### [What is being asked]
Copy out everything from "### Conversion Optimization" down to "- Results-oriented", swapping "approachable" for "friendly" and keeping every other part the same. Give only those lines.

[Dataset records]

━━━━━━

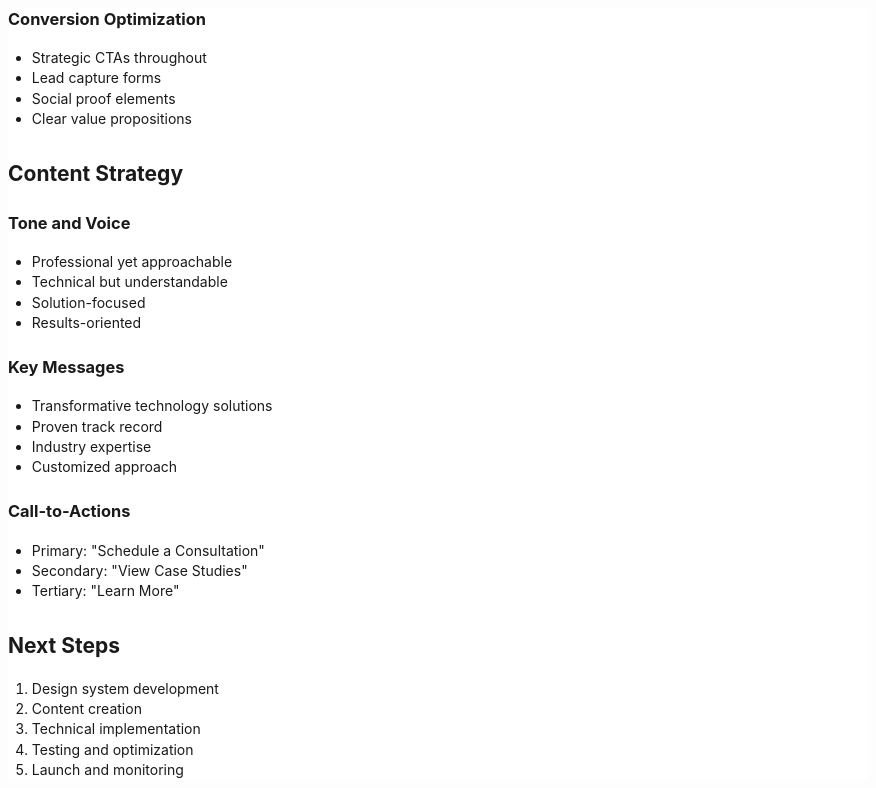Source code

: ### Conversion Optimization
- Strategic CTAs throughout
- Lead capture forms
- Social proof elements
- Clear value propositions

## Content Strategy

### Tone and Voice
- Professional yet approachable
- Technical but understandable
- Solution-focused
- Results-oriented

### Key Messages
- Transformative technology solutions
- Proven track record
- Industry expertise
- Customized approach

### Call-to-Actions
- Primary: "Schedule a Consultation"
- Secondary: "View Case Studies"
- Tertiary: "Learn More"

## Next Steps
1. Design system development
2. Content creation
3. Technical implementation
4. Testing and optimization
5. Launch and monitoring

━━━━━━

### [Exercise result]
: ### Conversion Optimization
- Strategic CTAs throughout
- Lead capture forms
- Social proof elements
- Clear value propositions

## Content Strategy

### Tone and Voice
- Professional yet friendly
- Technical but understandable
- Solution-focused
- Results-oriented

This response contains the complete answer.